__任务目标__:
在讲最大堆与堆排序的文本里，代码实现中每取出一个最大元素就减1的指示变量叫什么名字？

设计出来最大堆的数据结构，实现堆排序就很简单了。因为最大堆的根节点就是数组中最大的元素，只要将最大的元素与数组最后的元素交换，在对根节点使用最大堆化的转换函数即可。唯一需要注意的是，因为我们已经将最大的元素放置在数组的最后面，所以需要创造一个新的变量，初始值是数组的长度，没调用一次就取出一个最大的元素，该变量减1，进而来实现在原有的数组上进行排序。代码实现中这个指示变量是n。
代码如下

template <typename T>
void heap_sort(max_heap<T> input,int size)
{
	int n = input.get_heap_size() - 1;
	for (size_t i = size-1; i > 0; i--)
	{
		T tmp = input.data_array.at(0);
		input.data_array.at(0) = input.data_array.at(i);
		input.data_array.at(i) = tmp;
		n--;
		input.max_heapify(0, n);
	}

	cout << endl;
	for (int i = 0; i < input.get_heap_size(); i++)
	{
		cout << input.data_array.at(i) << endl;
	}
}

算法导论中的伪代码如下：
最大堆、堆排序以及基于最大堆实现的最大优先级队列和基于最小堆实现的最小优先级队列

最大优先级队列

基于最大堆就可以实现最大优先级队列
返回队列中的最大值，就是数组第一个的元素，堆的根节点。
代码实现如下

T maximum()
	{
		if ((this->heap_size) == 0)
			assert("the max heap is empty!!!");
		else
			return this->data_array[0];
	}

提取最大的元素，方法是将最大堆的根节点元素与最后的元素交换，然后将最大堆的元素个数减1，对交换之后的根节点进行最大堆性质调整即可。
算法导论伪代码如下：
最大堆、堆排序以及基于最大堆实现的最大优先级队列和基于最小堆实现的最小优先级队列代码实现如下：

T heap_extract_max()
	{
		if (this->heap_size == 0)
			assert("the queue is empty!!1");
		else
		{
			T max = this->data_array.at(0);
			this->data_array.at(0) = this->data_array.at(this->heap_size - 1);
			this->heap_size--;
			this->max_heapify(0, this->heap_size - 1);
			return max;
		}
	}

还有一个功能函数是实现插入的基础：
即将节点i的元素值提升为key，然后从新排列最大堆的元素组合。这么实现的现实意义是将个别任务的优先级做调整，
算法导论伪代码如下
最大堆、堆排序以及基于最大堆实现的最大优先级队列和基于最小堆实现的最小优先级队列实现代码如下：

void heap_increase_key(int i,T key)
	{
		assert(0 <= i && i < this->heap_size);
		if (key < this->data_array.at(i))
			assert("new key is smaller than current key!");
		else
		{
			this->data_array.at(i) = key;
			while (i > 0 && this->data_array.at(this->get_parent(i)) < this->data_array.at(i))
			{
				std::swap(this->data_array.at(i), this->data_array.at(this->get_parent(i)));
				i = this->get_parent(i);
			}
		}
	}

核心思想就是提升完后跟父节点比大小，要是比父节点大，就交换，接着往上比。

最后一个功能就是优先级队列的插入元素
其实可以理解为在数组最后面元素的下一位加入待调整的元素，然后不断跟父节点比较，一级一级往上提就可以了。

书中伪代码如下：
最大堆、堆排序以及基于最大堆实现的最大优先级队列和基于最小堆实现的最小优先级队列代码实现如下：

void insert(T key)

__数据清单__:
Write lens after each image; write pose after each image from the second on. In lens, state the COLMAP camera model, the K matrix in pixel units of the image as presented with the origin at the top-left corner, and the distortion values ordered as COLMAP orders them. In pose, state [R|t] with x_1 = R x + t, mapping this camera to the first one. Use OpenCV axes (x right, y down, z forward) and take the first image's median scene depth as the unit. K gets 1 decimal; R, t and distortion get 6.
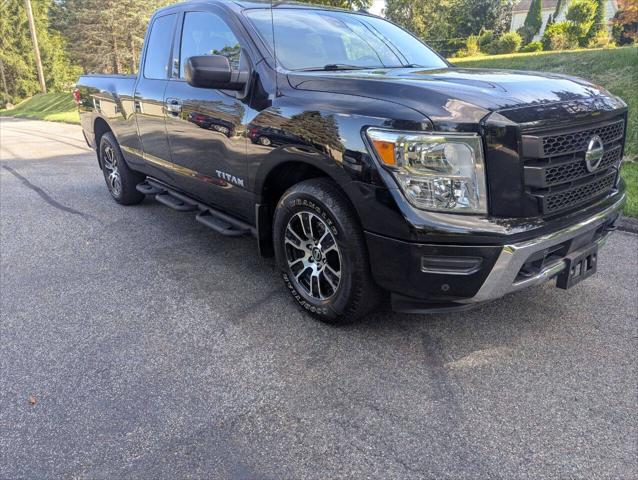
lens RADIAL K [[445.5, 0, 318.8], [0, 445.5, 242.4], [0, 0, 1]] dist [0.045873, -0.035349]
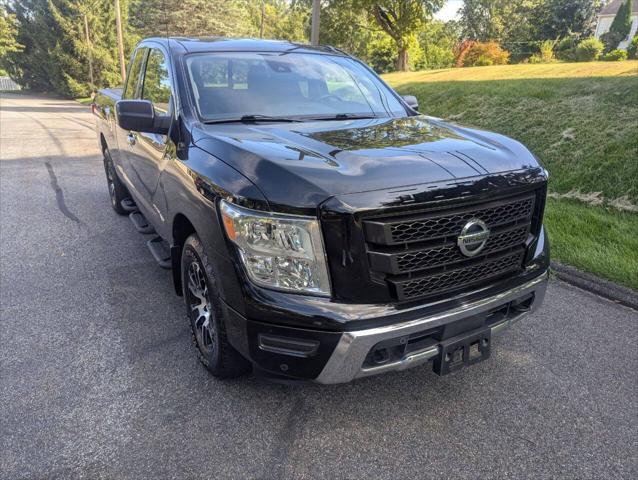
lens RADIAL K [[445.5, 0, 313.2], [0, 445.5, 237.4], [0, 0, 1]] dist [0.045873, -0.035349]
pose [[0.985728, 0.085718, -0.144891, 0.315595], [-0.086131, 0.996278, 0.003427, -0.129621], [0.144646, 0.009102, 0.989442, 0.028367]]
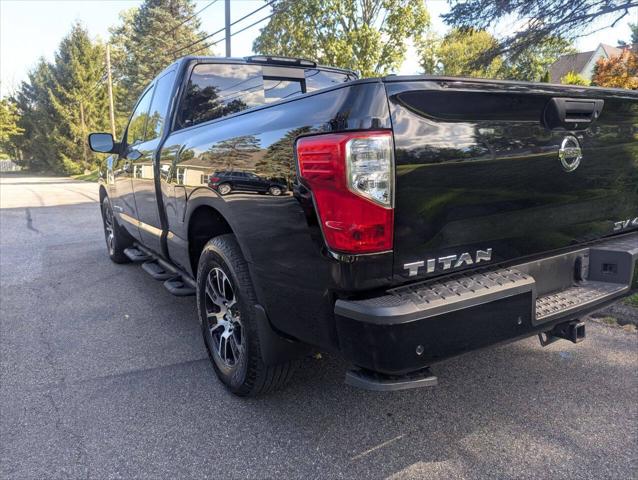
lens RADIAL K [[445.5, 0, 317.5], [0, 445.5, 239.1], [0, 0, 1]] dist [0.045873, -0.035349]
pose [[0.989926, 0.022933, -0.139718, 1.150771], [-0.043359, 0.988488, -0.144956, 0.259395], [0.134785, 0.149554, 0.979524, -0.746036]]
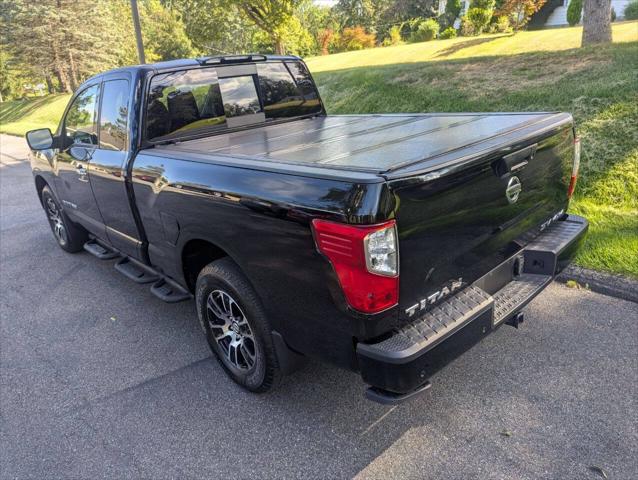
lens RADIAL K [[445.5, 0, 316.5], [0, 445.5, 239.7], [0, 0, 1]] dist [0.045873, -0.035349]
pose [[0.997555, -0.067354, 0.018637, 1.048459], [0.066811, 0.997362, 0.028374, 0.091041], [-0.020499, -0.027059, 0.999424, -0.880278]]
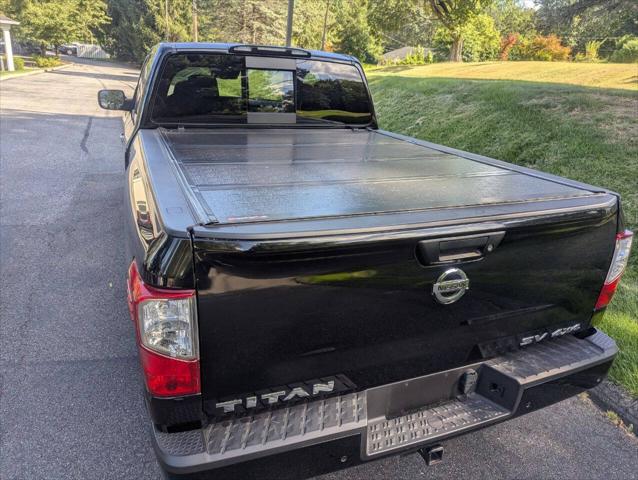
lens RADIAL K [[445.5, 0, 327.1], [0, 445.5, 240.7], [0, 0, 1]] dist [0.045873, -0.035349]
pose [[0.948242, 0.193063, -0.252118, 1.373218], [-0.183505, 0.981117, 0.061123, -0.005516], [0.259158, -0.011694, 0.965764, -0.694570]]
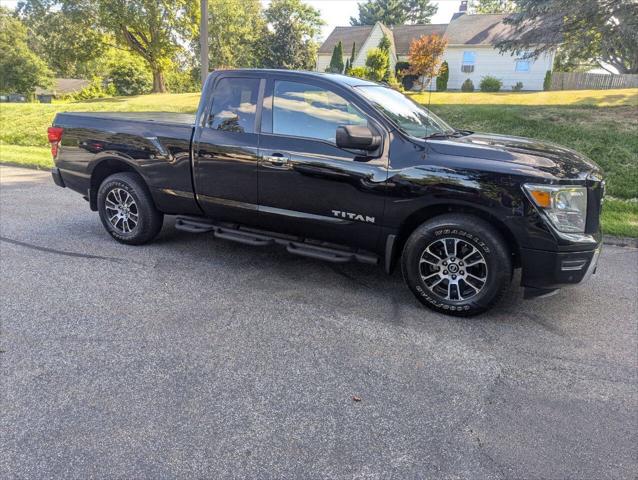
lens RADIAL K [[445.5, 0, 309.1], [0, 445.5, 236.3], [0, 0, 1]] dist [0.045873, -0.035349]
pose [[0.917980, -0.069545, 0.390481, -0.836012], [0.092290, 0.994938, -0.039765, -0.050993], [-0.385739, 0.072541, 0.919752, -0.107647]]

==

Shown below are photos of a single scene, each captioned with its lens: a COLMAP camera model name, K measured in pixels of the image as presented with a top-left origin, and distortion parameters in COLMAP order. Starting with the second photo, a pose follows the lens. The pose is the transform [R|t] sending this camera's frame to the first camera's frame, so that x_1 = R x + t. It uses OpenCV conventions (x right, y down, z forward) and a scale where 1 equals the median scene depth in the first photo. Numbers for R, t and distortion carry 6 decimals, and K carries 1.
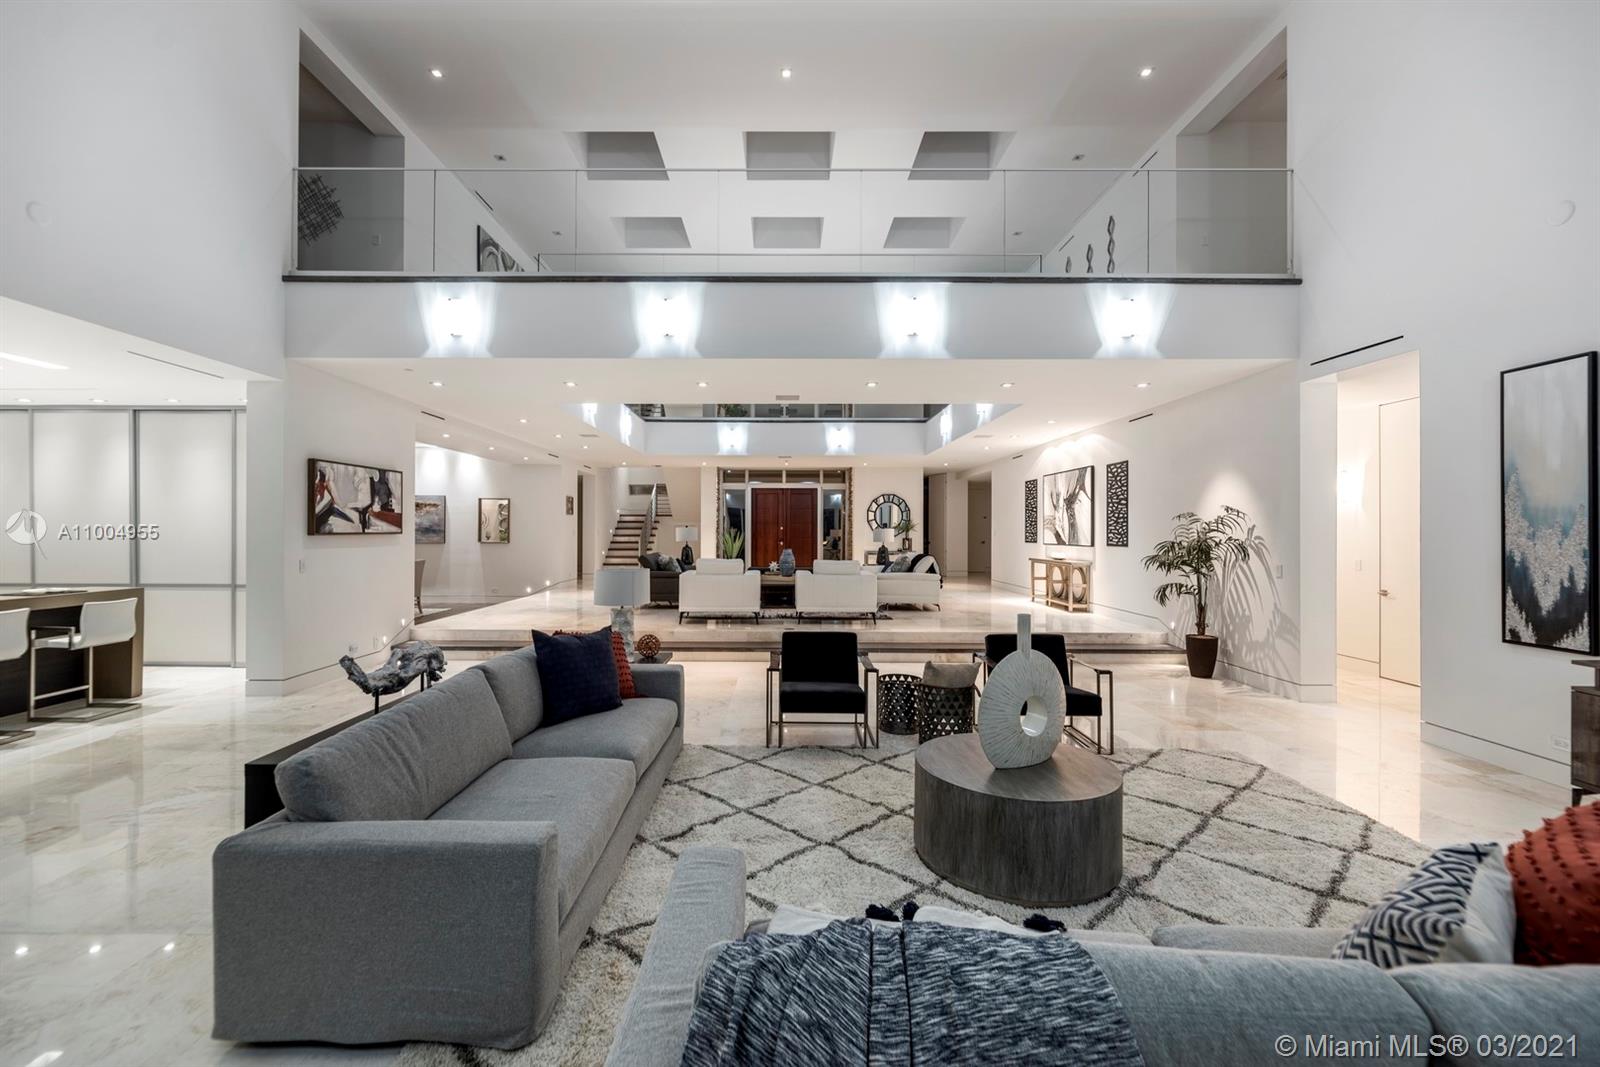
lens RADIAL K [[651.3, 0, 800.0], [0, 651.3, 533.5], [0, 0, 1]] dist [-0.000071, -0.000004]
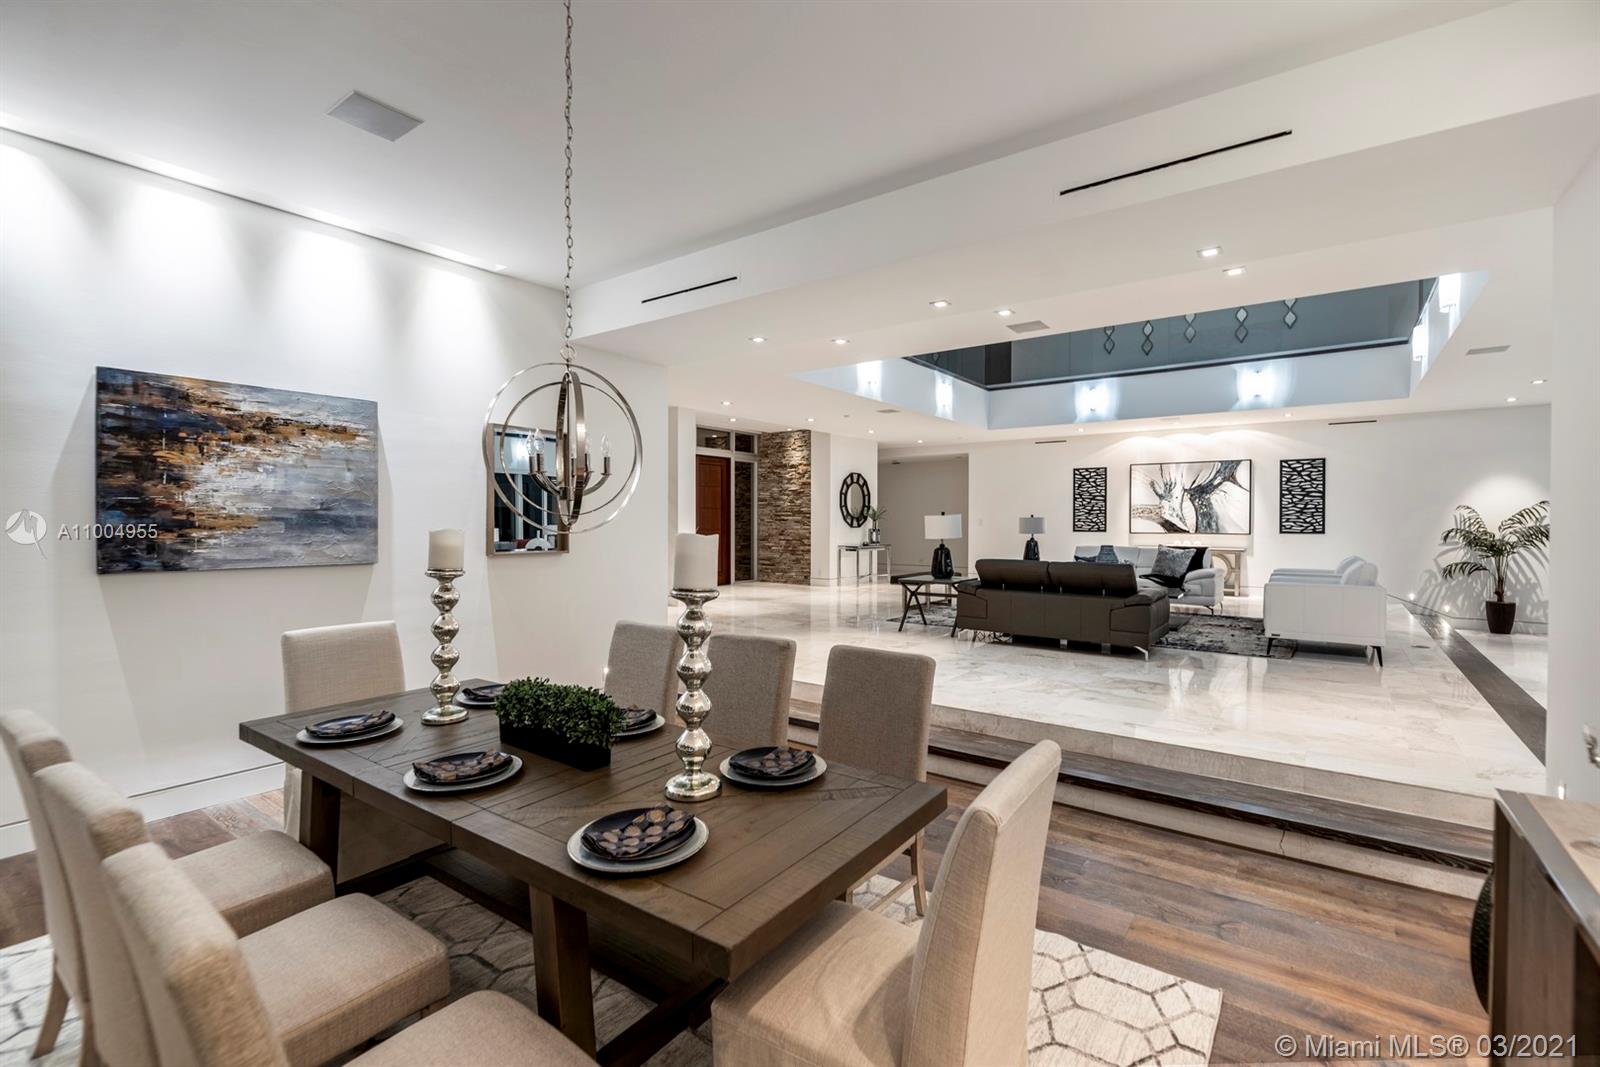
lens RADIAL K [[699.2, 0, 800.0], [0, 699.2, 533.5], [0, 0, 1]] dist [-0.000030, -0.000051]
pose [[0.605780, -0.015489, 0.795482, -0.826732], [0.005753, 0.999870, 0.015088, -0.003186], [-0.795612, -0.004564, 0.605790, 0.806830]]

__任务解答__:
这个指示变量叫n。